Task details => Reproduce everything below from the line containing "พัฒนาเทคนิคศึกษา, 29 (102), 12-20." down to the line containing "PERCo-GS16 Тумба автоматического", with both of those lines included and the pictures left out.
[Opening Input for this task section]
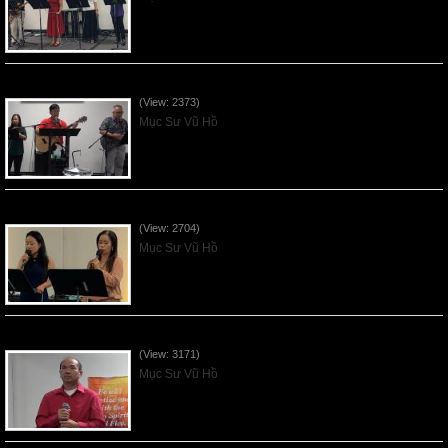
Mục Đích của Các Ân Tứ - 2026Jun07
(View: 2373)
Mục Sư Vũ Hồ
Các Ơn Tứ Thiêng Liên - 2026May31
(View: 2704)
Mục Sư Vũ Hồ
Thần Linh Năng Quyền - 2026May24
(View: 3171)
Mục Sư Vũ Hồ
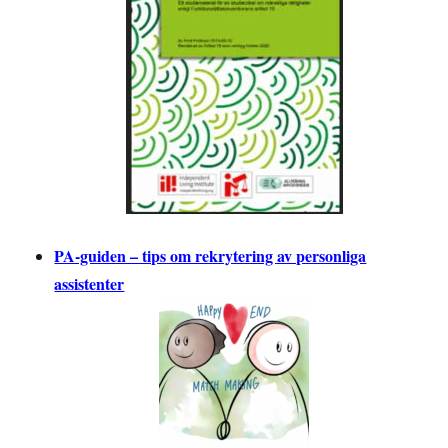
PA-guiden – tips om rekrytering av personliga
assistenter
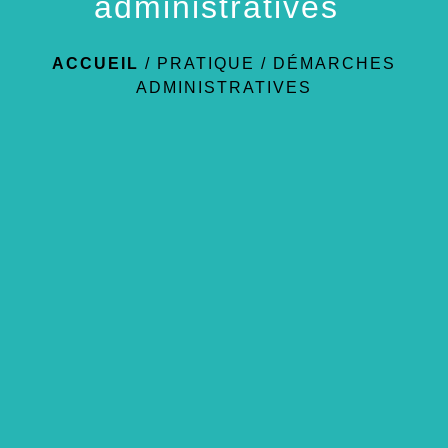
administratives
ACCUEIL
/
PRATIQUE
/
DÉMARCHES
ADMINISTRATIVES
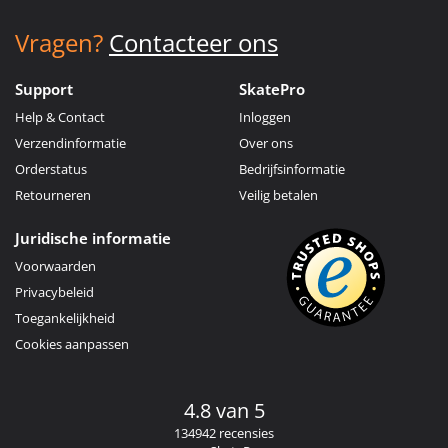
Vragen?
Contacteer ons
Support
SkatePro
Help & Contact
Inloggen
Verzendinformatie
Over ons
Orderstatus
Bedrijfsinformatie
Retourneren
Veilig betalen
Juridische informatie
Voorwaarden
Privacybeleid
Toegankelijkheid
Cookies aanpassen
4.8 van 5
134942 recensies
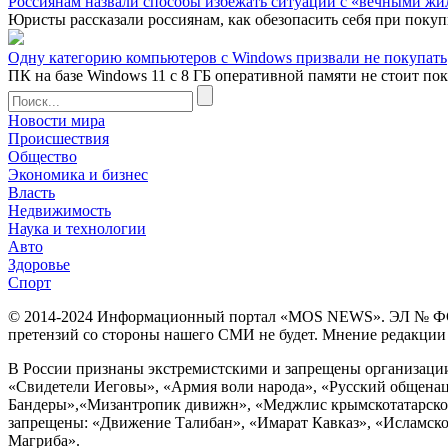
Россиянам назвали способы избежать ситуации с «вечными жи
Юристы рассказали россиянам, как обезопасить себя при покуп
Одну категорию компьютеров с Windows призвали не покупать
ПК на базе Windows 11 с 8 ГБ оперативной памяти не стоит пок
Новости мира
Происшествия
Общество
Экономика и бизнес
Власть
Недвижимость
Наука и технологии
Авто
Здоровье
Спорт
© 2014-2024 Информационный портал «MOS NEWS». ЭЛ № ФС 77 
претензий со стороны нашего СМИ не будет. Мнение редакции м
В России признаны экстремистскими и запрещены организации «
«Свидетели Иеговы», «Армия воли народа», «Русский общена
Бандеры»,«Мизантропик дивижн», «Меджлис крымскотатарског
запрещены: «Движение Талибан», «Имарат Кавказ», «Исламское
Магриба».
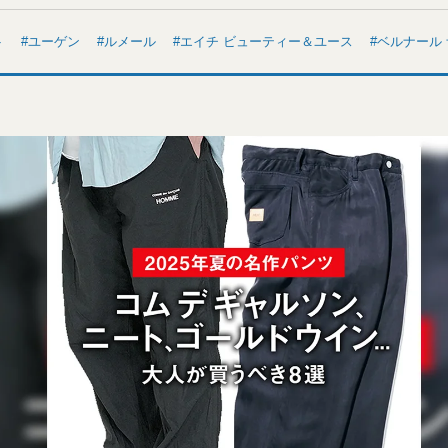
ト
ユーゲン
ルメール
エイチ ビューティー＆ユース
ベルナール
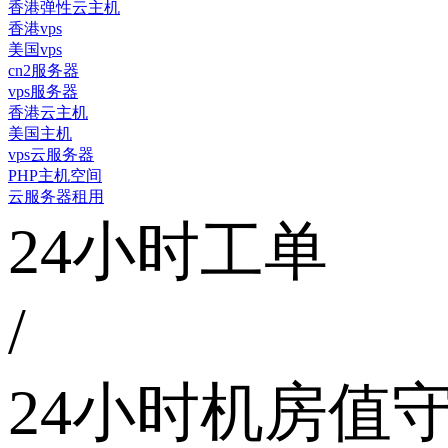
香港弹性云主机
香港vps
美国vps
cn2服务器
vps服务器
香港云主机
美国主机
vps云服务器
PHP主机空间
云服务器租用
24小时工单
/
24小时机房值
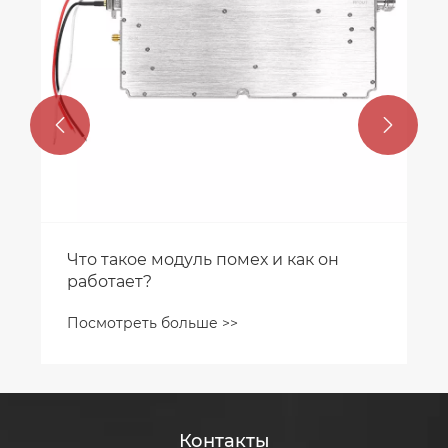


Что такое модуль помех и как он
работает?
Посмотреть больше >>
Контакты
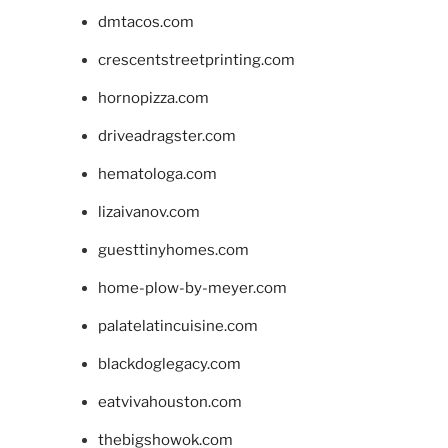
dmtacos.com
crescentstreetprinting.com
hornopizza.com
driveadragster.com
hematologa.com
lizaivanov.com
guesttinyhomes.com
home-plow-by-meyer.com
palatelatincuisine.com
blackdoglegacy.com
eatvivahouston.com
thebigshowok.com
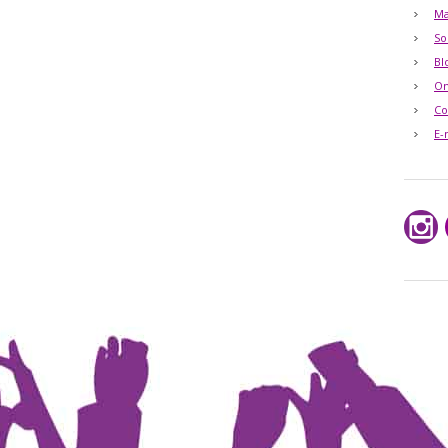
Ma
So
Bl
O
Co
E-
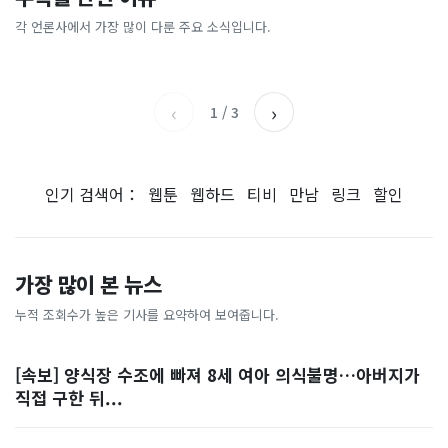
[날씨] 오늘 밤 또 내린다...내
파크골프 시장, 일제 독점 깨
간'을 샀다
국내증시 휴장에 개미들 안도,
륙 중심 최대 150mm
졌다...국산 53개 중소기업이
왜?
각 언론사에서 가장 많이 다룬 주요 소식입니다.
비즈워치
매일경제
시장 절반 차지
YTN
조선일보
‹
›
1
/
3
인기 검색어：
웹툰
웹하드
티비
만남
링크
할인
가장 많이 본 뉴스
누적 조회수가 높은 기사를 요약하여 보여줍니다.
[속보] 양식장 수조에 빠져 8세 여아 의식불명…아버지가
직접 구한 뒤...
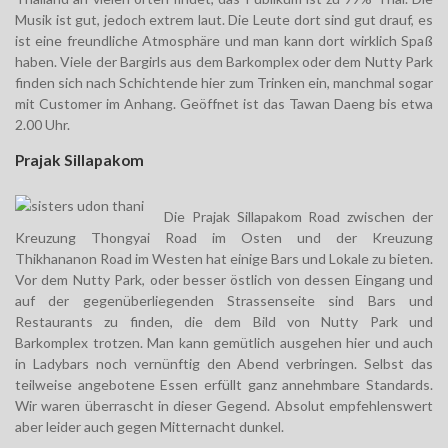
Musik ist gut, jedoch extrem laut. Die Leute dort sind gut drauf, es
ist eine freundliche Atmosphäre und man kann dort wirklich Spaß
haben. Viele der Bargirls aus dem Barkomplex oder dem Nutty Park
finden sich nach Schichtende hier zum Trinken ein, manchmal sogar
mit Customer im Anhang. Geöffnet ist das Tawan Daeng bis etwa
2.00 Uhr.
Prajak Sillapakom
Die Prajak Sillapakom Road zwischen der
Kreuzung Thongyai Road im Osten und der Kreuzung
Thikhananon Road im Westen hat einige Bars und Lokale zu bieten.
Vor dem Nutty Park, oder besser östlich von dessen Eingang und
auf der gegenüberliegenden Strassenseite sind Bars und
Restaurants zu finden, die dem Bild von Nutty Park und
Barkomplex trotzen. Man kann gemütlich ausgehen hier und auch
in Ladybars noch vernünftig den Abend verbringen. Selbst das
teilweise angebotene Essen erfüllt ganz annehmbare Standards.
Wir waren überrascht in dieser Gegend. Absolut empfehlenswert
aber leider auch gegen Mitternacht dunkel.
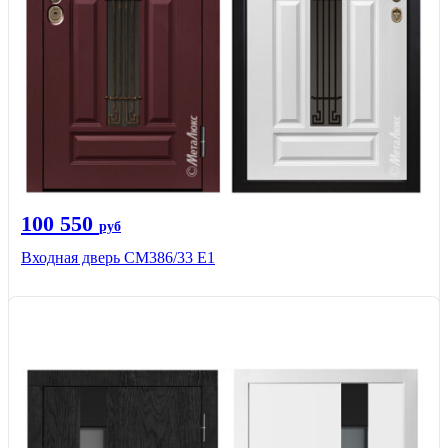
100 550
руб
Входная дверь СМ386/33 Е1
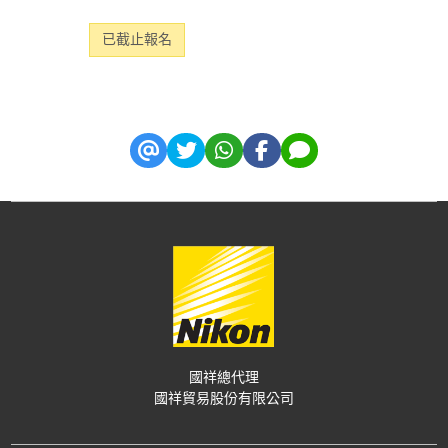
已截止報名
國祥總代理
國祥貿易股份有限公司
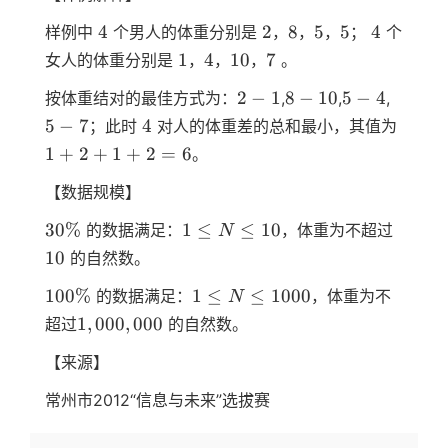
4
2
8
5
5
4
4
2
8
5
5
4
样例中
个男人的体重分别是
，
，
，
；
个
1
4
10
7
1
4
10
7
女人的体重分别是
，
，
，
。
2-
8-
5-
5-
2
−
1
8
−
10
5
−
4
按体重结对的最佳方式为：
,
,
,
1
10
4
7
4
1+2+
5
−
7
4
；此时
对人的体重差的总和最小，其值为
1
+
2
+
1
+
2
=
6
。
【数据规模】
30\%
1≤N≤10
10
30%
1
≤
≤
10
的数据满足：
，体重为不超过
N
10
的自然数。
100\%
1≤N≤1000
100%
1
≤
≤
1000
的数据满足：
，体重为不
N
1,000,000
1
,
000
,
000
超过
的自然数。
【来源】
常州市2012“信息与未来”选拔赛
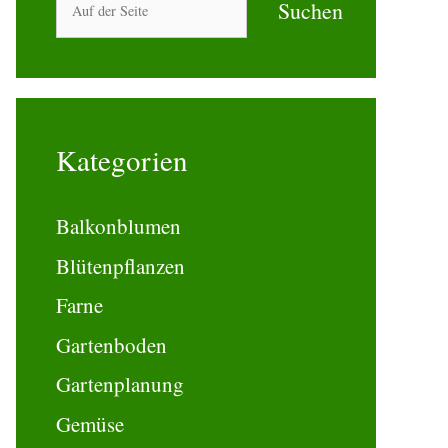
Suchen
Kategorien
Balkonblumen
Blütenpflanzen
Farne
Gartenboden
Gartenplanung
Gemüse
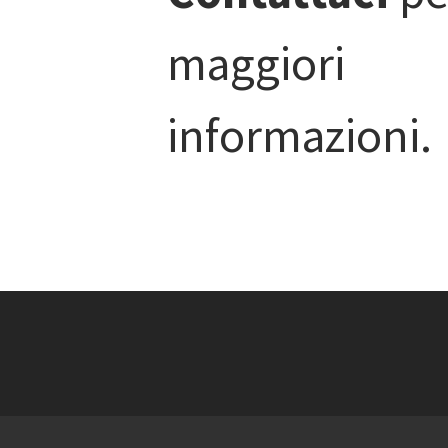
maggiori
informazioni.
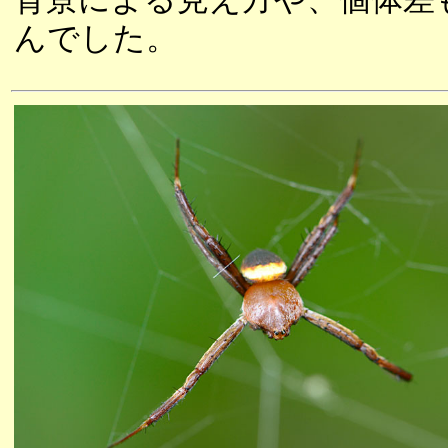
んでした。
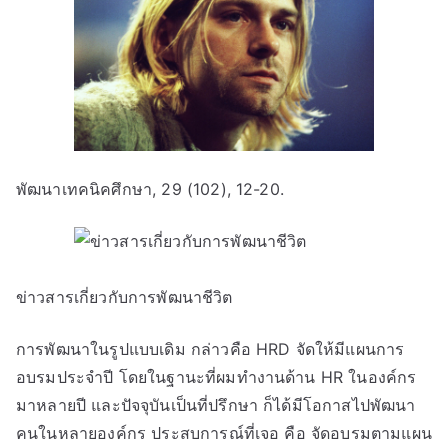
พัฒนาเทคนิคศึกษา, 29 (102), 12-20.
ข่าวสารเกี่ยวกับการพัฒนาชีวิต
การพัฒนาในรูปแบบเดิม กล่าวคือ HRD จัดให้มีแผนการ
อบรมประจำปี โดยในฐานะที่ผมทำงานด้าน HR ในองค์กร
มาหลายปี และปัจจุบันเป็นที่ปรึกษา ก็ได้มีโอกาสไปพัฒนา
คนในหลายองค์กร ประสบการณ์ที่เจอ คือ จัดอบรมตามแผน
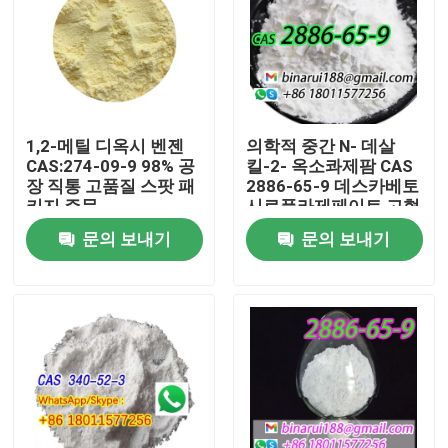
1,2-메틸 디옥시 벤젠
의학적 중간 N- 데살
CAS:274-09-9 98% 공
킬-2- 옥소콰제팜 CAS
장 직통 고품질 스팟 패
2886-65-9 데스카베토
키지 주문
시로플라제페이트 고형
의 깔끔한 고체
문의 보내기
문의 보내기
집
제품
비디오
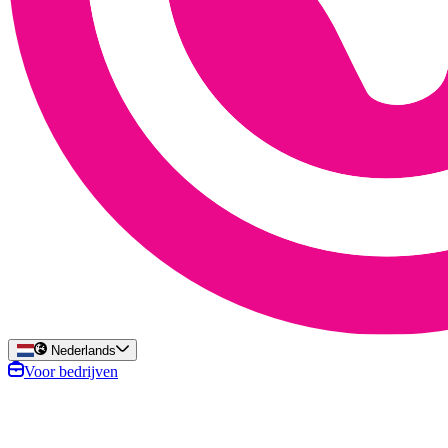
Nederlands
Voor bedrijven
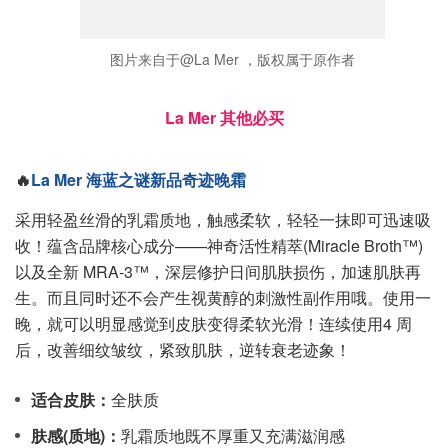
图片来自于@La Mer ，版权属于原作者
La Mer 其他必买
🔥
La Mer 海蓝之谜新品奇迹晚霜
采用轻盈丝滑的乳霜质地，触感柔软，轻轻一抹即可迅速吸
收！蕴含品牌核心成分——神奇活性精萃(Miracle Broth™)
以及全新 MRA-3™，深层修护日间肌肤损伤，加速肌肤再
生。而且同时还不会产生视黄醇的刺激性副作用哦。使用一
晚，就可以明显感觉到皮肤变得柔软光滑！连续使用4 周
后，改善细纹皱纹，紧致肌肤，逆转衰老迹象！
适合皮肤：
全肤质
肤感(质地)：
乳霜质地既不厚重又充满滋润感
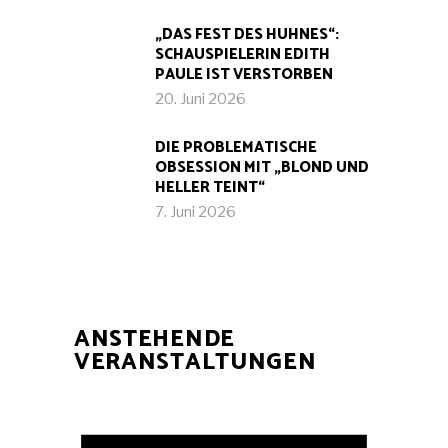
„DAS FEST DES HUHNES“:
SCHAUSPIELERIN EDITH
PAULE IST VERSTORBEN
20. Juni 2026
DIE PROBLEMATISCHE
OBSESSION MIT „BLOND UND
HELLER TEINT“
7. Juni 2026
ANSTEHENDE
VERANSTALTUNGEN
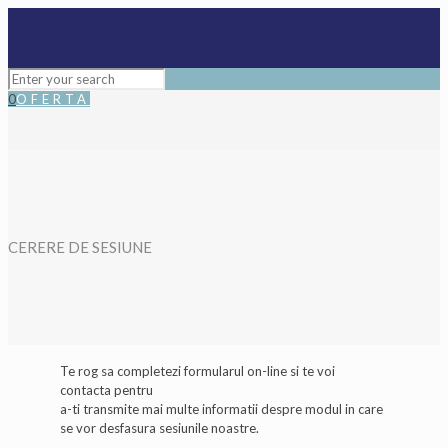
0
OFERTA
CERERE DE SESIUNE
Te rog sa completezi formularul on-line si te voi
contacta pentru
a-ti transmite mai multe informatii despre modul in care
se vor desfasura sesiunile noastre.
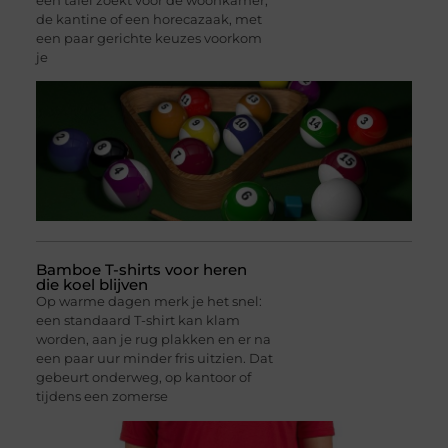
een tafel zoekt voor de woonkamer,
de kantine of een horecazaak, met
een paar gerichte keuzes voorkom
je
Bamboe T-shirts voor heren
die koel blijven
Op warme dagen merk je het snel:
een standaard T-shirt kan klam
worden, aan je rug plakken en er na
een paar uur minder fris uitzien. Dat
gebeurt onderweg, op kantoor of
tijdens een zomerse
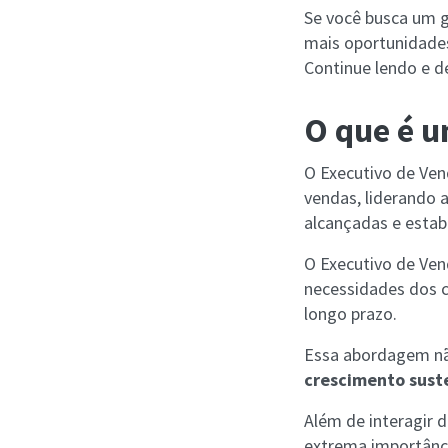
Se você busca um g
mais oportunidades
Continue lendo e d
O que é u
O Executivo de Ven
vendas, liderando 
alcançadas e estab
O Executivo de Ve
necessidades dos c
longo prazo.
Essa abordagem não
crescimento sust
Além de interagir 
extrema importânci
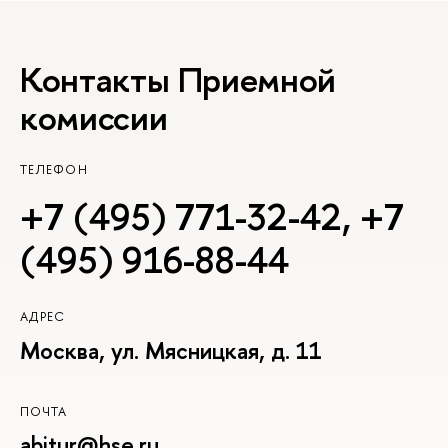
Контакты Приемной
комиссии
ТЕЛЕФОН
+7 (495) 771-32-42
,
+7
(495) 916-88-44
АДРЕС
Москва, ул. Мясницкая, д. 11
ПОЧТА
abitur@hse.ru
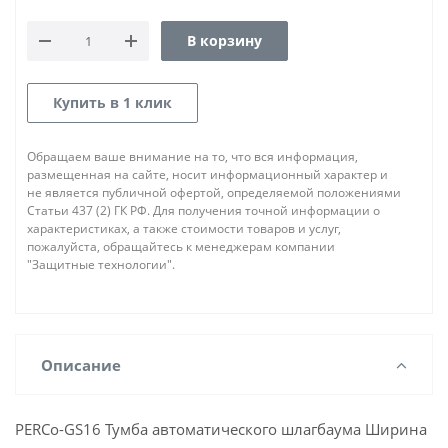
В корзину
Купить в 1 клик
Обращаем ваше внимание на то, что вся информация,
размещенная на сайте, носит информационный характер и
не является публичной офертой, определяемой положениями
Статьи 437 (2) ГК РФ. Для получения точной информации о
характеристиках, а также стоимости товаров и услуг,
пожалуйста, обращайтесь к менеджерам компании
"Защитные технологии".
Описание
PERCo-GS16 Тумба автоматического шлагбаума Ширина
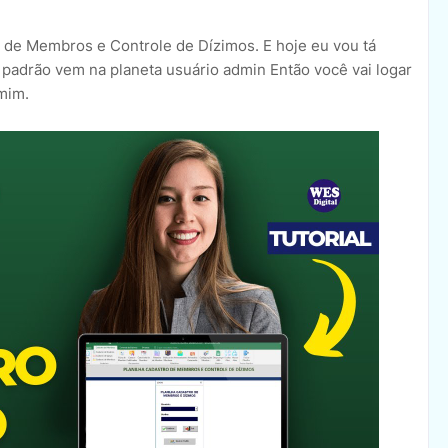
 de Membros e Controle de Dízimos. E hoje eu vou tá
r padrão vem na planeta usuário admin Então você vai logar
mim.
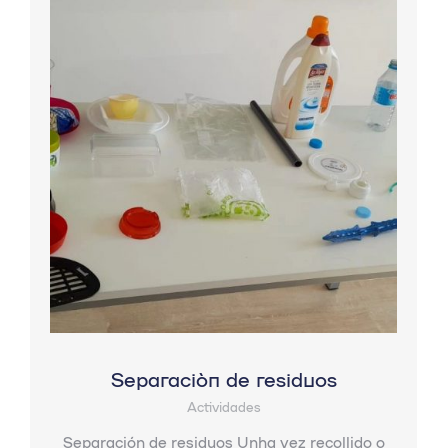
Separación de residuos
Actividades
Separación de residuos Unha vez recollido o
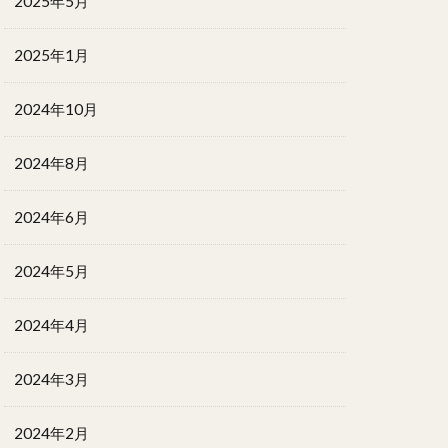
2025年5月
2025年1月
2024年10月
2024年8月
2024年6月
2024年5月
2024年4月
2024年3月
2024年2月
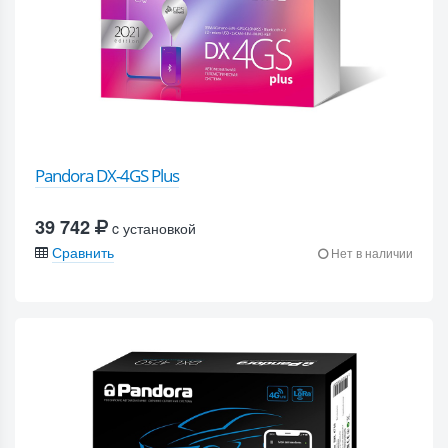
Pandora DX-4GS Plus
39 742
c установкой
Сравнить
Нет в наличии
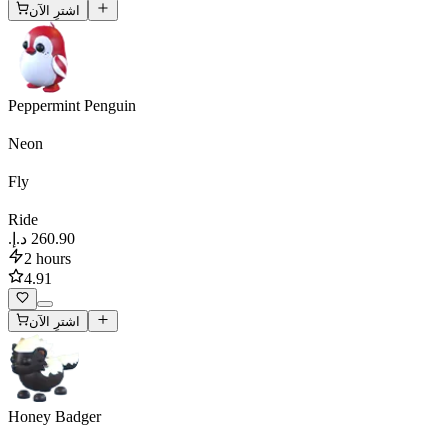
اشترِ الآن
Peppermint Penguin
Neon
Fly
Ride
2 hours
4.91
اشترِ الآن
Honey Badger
[Closing Input for this task section]
The answer =>
พัฒนาเทคนิคศึกษา, 29 (102), 12-20.
ข่าวสารเกี่ยวกับการพัฒนาชีวิต
การพัฒนาในรูปแบบเดิม กล่าวคือ HRD จัดให้มีแผนการ
อบรมประจำปี โดยในฐานะที่ผมทำงานด้าน HR ในองค์กร
มาหลายปี และปัจจุบันเป็นที่ปรึกษา ก็ได้มีโอกาสไปพัฒนา
คนในหลายองค์กร ประสบการณ์ที่เจอ คือ จัดอบรมตามแผน
1,2-메틸 디옥시 벤젠
의학적 중간 N- 데살
CAS:274-09-9 98% 공
킬-2- 옥소콰제팜 CAS
장 직통 고품질 스팟 패
2886-65-9 데스카베토
키지 주문
시로플라제페이트 고형
의 깔끔한 고체
문의 보내기
문의 보내기
집
제품
비디오
Nederlands
Voor bedrijven
图片来自于@La Mer ，版权属于原作者
La Mer 其他必买
🔥
La Mer 海蓝之谜新品奇迹晚霜
采用轻盈丝滑的乳霜质地，触感柔软，轻轻一抹即可迅速吸
收！蕴含品牌核心成分——神奇活性精萃(Miracle Broth™)
以及全新 MRA-3™，深层修护日间肌肤损伤，加速肌肤再
生。而且同时还不会产生视黄醇的刺激性副作用哦。使用一
晚，就可以明显感觉到皮肤变得柔软光滑！连续使用4 周
后，改善细纹皱纹，紧致肌肤，逆转衰老迹象！
适合皮肤：
全肤质
肤感(质地)：
乳霜质地既不厚重又充满滋润感
„DAS FEST DES HUHNES“:
SCHAUSPIELERIN EDITH
PAULE IST VERSTORBEN
20. Juni 2026
DIE PROBLEMATISCHE
OBSESSION MIT „BLOND UND
HELLER TEINT“
7. Juni 2026
ANSTEHENDE
VERANSTALTUNGEN
0
OFERTA
CERERE DE SESIUNE
Te rog sa completezi formularul on-line si te voi
contacta pentru
a-ti transmite mai multe informatii despre modul in care
se vor desfasura sesiunile noastre.
een tafel zoekt voor de woonkamer,
de kantine of een horecazaak, met
een paar gerichte keuzes voorkom
je
Bamboe T-shirts voor heren
die koel blijven
Op warme dagen merk je het snel:
een standaard T-shirt kan klam
worden, aan je rug plakken en er na
een paar uur minder fris uitzien. Dat
gebeurt onderweg, op kantoor of
tijdens een zomerse
Se você busca um g
mais oportunidades
Continue lendo e d
O que é u
O Executivo de Ven
vendas, liderando 
alcançadas e estab
O Executivo de Ve
necessidades dos c
longo prazo.
Essa abordagem não
crescimento sust
Além de interagir 
extrema importânci
Контакты Приемной
комиссии
ТЕЛЕФОН
+7 (495) 771-32-42
,
+7
(495) 916-88-44
АДРЕС
Москва, ул. Мясницкая, д. 11
ПОЧТА
abitur@hse.ru
В корзину
Купить в 1 клик
Обращаем ваше внимание на то, что вся информация,
размещенная на сайте, носит информационный характер и
не является публичной офертой, определяемой положениями
Статьи 437 (2) ГК РФ. Для получения точной информации о
характеристиках, а также стоимости товаров и услуг,
пожалуйста, обращайтесь к менеджерам компании
"Защитные технологии".
Описание
PERCo-GS16 Тумба автоматического шлагбаума Ширина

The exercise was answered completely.